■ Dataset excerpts
Content starts
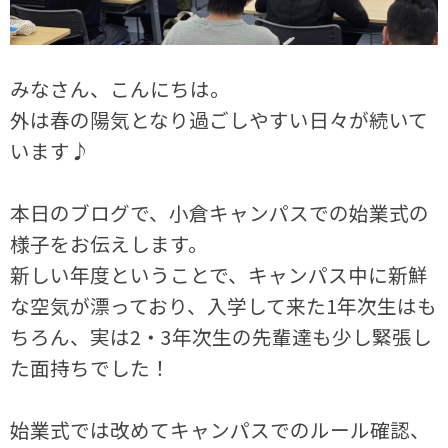
みなさん、こんにちは。
外は春の陽気となり過ごしやすい日々が続いて
います♪
本日のブログで、小倉キャンパスでの始業式の
様子をお伝えします。
新しい年度ということで、キャンパス中に新鮮
な空気が漂っており、入学して来た1年次生はも
ちろん、実は2・3年次生の先輩達も少し緊張し
た面持ちでした！
始業式では改めてキャンパスでのルール確認、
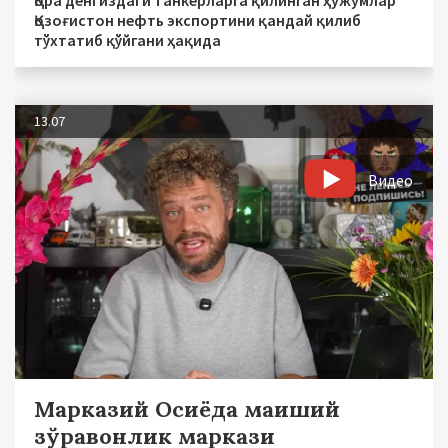
Қора денгиздаги танкерларга қилинган ҳужумлар
Қозоғистон нефть экспортини қандай қилиб
тўхтатиб қўйгани ҳақида
13.07
Видео
Марказий Осиёда маиший
зўравонлик маркази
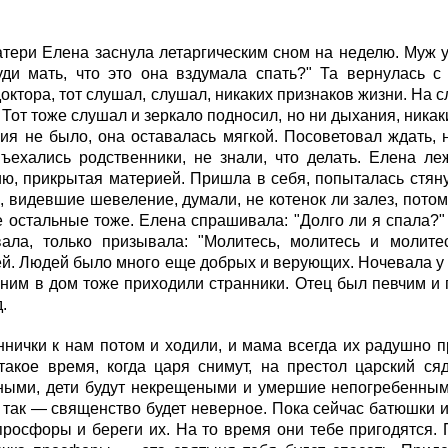
тери Елена заснула летаргическим сном на неделю. Муж у
уди мать, что это она вздумала спать?" Та вернулась с 
октора, тот слушал, слушал, никаких признаков жизни. На 
 Тот тоже слушал и зеркало подносил, но ни дыхания, ника
ия не было, она оставалась мягкой. Посоветовал ждать, 
ъехались родственники, не знали, что делать. Елена ле
ю, прикрытая материей. Пришла в себя, попыталась стяну
видевшие шевеление, думали, не котенок ли залез, потом
е остальные тоже. Елена спрашивала: "Долго ли я спала?" 
вала, только призывала: "Молитесь, молитесь и молит
й. Людей было много еще добрых и верующих. Ночевала у т
 ним в дом тоже приходили странники. Отец был певчим и
.
ннички к нам потом и ходили, и мама всегда их радушно 
такое время, когда царя снимут, на престол царский ся
ными, дети будут некрещеными и умершие непогребенными
и так — священство будет неверное. Пока сейчас батюшки и
просфоры и береги их. На то время они тебе пригодятся. 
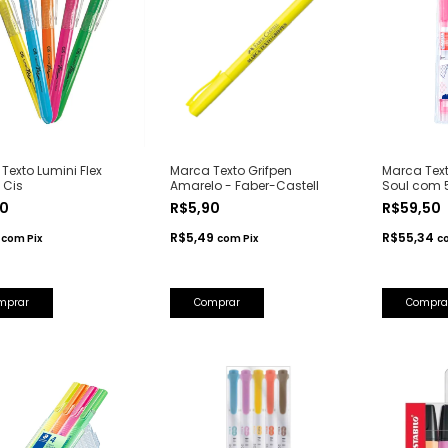
Texto Lumini Flex
Marca Texto Grifpen
Marca Texto
 Cis
Amarelo - Faber-Castell
Soul com 
50
R$5,90
R$59,50
2
R$5,49
R$55,34
com
Pix
com
Pix
c
mprar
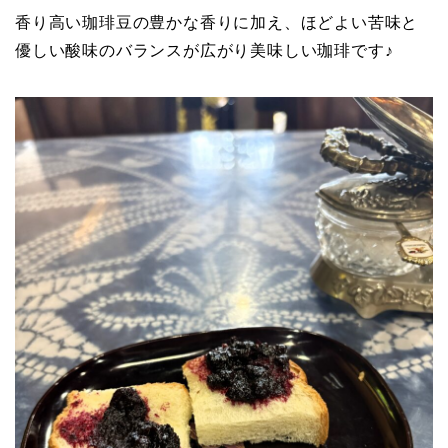
香り高い珈琲豆の豊かな香りに加え、ほどよい苦味と
優しい酸味のバランスが広がり美味しい珈琲です♪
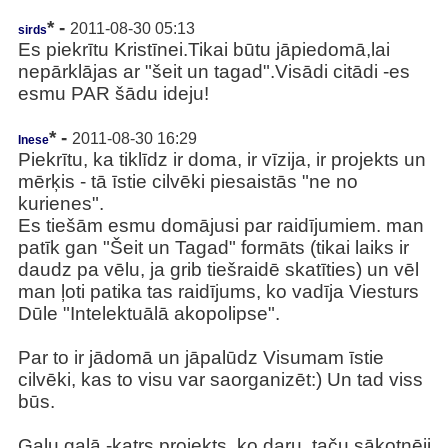
* -
2011-08-30 05:13
sirds
Es piekrītu Kristīnei.Tikai būtu jāpiedomā,lai
nepārklājas ar "šeit un tagad".Visādi citādi -es
esmu PAR šādu ideju!
* -
2011-08-30 16:29
Inese
Piekrītu, ka tiklīdz ir doma, ir vīzija, ir projekts un
mērķis - tā īstie cilvēki piesaistās "ne no
kurienes".
Es tiešām esmu domājusi par raidījumiem. man
patīk gan "Šeit un Tagad" formāts (tikai laiks ir
daudz pa vēlu, ja grib tiešraidē skatīties) un vēl
man ļoti patika tas raidījums, ko vadīja Viesturs
Dūle "Intelektuālā akopolipse".
Par to ir jādomā un jāpalūdz Visumam īstie
cilvēki, kas to visu var saorganizēt:) Un tad viss
būs.
Galu galā -katrs projekts, ko daru, taču sākotnēji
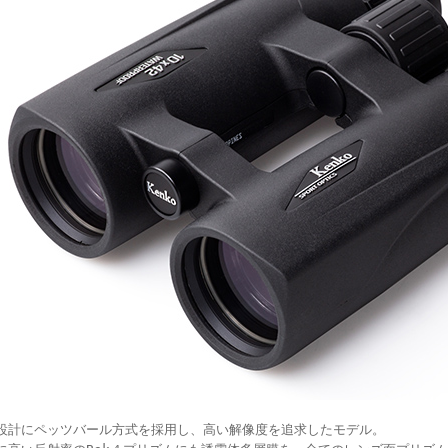
設計にペッツバール方式を採用し、高い解像度を追求したモデル。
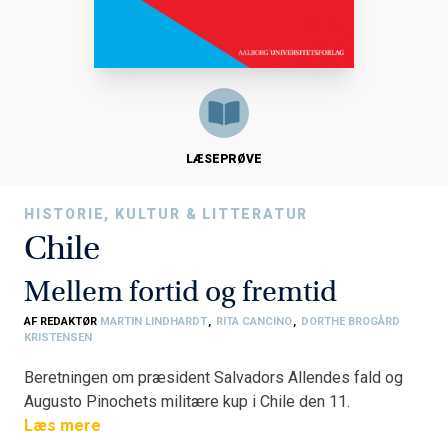
LÆSEPRØVE
HISTORIE, KULTUR & LITTERATUR
Chile
Mellem fortid og fremtid
AF REDAKTØR
MARTIN LINDHARDT
,
RITA CANCINO
,
DORTHE BROGÅRD
KRISTENSEN
Beretningen om præsident Salvadors Allendes fald og
Augusto Pinochets militære kup i Chile den 11.
september 1973 er velkendt i den danske offentlighed,
Læs mere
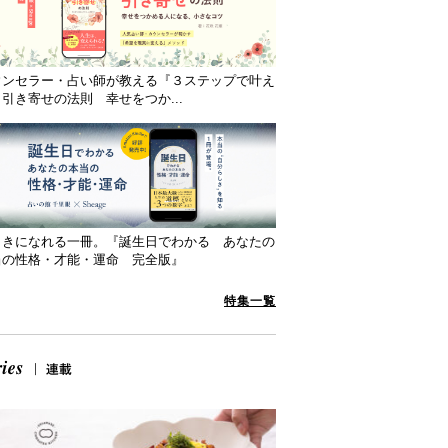
ウンセラー・占い師が教える『３ステップで叶え
引き寄せの法則 幸せをつか...
向きになれる一冊。『誕生日でわかる あなたの
当の性格・才能・運命 完全版』
特集一覧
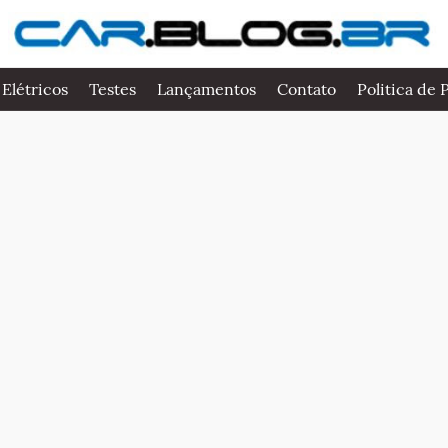
 Elétricos
Testes
Lançamentos
Contato
Politica de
Content ends
■ WHAT THE EXERCISE ASKS
Each line of the data that holds the word "Texto" should be copied.

■ OUTPUT FOR THIS EXERCISE
Texto Lumini Flex
Marca Texto Grifpen
Marca Texto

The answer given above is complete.